§ What is required
The answer is to be the lines below that lie between the line holding "Travel & Tourism" and the line holding "Nationwide Service Delivery*", inclusive, transcribed exactly and free of pictures.
Start of Given entries
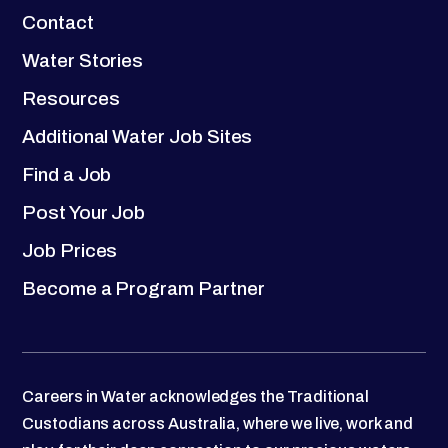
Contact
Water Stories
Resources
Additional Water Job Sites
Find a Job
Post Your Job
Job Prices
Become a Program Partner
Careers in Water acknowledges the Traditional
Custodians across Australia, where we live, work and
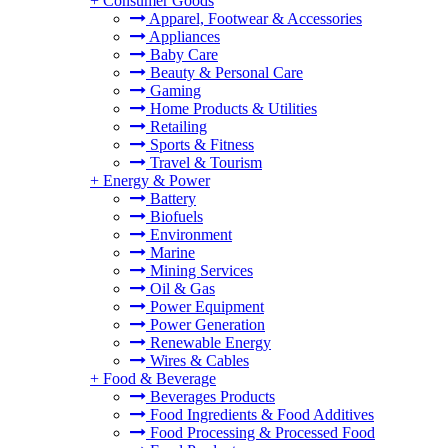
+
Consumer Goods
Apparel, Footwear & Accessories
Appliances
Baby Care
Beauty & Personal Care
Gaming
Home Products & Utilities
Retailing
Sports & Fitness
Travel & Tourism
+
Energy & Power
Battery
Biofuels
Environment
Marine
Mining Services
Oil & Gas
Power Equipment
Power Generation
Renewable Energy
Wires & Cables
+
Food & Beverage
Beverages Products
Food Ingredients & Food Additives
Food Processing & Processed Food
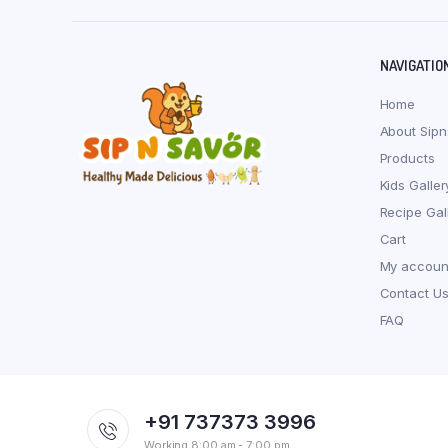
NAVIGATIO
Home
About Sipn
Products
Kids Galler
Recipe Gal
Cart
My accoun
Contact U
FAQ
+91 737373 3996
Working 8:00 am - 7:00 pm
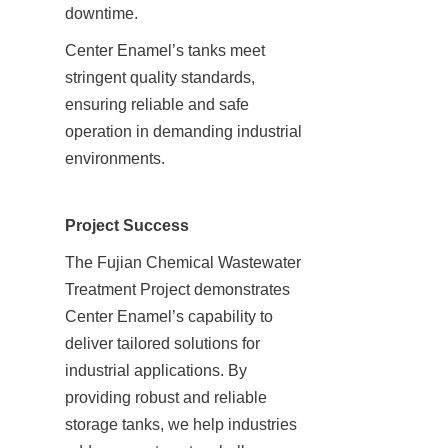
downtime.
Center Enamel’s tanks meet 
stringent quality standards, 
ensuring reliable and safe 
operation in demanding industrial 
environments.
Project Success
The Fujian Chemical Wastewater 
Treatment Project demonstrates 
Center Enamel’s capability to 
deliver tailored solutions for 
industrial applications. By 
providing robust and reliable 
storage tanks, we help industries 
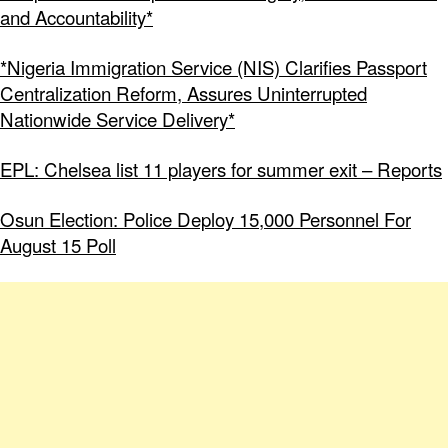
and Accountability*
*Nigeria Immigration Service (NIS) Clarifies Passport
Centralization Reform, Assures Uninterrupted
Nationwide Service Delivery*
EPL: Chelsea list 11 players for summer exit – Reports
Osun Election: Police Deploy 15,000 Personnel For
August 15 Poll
End of Given entries
Start of Given entries
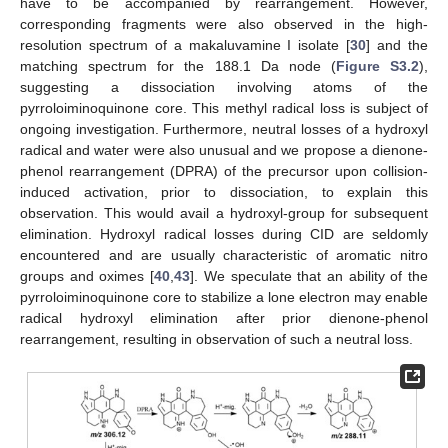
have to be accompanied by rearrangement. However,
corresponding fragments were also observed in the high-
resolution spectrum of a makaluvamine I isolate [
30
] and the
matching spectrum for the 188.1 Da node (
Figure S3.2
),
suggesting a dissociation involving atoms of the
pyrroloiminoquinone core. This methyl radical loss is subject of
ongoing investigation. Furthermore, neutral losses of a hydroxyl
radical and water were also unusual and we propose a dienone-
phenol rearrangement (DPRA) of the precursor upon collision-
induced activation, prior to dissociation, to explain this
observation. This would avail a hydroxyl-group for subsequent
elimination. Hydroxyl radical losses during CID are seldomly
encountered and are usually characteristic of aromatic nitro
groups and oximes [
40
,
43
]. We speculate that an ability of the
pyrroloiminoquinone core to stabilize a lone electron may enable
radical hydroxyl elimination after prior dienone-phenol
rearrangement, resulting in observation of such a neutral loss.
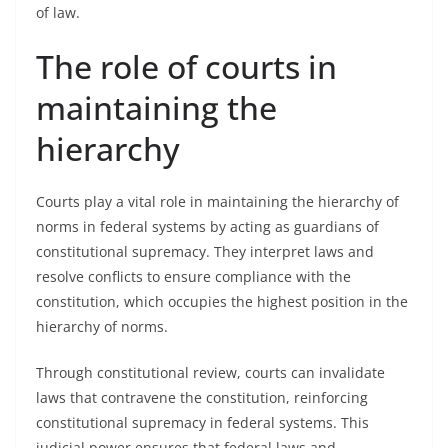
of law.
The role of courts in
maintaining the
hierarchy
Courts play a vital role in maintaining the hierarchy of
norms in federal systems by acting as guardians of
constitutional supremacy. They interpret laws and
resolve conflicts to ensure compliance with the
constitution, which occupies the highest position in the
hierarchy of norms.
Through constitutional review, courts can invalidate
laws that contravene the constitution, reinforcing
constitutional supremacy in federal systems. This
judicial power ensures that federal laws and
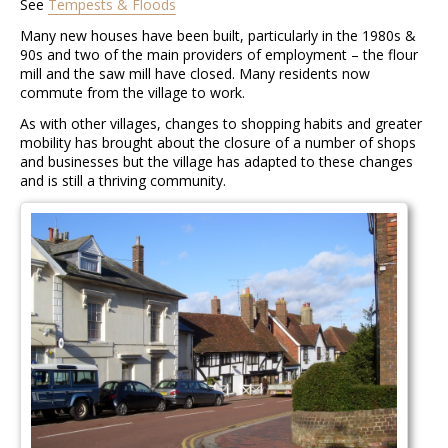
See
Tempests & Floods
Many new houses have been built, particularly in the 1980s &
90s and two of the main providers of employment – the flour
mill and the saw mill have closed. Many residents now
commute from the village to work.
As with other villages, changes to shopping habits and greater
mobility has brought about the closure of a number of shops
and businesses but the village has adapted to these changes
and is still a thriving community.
End of Given entries
Start of Given entries
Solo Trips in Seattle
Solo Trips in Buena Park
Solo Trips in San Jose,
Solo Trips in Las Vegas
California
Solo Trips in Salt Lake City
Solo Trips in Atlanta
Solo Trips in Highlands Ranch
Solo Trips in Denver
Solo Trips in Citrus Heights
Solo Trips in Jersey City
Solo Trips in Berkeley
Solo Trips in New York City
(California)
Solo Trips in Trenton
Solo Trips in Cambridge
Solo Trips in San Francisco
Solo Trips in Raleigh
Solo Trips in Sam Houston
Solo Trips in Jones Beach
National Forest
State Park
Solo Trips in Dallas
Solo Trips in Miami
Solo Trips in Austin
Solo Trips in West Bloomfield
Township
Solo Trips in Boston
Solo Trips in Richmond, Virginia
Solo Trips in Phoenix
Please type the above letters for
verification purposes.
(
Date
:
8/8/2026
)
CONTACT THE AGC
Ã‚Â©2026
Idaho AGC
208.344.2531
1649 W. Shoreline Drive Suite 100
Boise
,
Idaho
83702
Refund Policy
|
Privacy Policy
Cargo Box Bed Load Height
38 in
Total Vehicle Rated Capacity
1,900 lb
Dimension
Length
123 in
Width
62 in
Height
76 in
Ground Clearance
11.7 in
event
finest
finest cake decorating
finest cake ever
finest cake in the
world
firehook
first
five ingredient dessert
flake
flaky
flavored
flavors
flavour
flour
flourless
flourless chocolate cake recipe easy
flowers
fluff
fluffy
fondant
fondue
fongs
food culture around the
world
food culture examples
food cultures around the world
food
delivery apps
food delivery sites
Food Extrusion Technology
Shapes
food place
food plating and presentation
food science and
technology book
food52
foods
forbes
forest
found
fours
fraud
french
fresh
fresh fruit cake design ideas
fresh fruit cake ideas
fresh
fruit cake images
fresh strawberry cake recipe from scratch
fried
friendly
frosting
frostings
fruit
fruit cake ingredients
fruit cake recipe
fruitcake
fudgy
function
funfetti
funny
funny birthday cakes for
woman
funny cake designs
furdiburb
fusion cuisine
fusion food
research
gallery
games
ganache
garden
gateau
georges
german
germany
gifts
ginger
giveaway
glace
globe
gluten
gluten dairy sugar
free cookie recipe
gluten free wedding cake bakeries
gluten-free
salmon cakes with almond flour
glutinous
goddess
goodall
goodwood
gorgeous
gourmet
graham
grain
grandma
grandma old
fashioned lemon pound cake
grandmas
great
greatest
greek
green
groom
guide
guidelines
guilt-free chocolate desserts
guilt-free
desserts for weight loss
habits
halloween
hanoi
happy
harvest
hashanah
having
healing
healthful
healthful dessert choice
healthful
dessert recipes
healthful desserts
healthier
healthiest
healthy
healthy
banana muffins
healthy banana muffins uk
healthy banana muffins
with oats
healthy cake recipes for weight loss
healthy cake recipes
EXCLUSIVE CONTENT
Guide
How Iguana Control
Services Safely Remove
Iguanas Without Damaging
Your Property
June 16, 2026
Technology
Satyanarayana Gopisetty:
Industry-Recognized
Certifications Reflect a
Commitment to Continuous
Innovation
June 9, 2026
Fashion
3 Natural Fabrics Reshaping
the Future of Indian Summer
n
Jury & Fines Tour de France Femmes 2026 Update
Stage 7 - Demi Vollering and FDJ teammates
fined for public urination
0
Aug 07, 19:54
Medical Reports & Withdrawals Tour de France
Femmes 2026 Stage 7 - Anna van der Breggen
End of Given entries
§ Task response
Travel & Tourism
+
Energy & Power
Battery
Biofuels
Environment
Marine
Mining Services
Oil & Gas
Power Equipment
Power Generation
Renewable Energy
Wires & Cables
+
Food & Beverage
Beverages Products
Food Ingredients & Food Additives
Food Processing & Processed Food
NAVIGATIO
Home
About Sipn
Products
Kids Galler
Recipe Gal
Cart
My accoun
Contact U
FAQ
+91 737373 3996
Working 8:00 am - 7:00 pm
downtime.
Center Enamel’s tanks meet 
stringent quality standards, 
ensuring reliable and safe 
operation in demanding industrial 
environments.
Project Success
The Fujian Chemical Wastewater 
Treatment Project demonstrates 
Center Enamel’s capability to 
deliver tailored solutions for 
industrial applications. By 
providing robust and reliable 
storage tanks, we help industries 
and Accountability*
*Nigeria Immigration Service (NIS) Clarifies Passport
Centralization Reform, Assures Uninterrupted
Nationwide Service Delivery*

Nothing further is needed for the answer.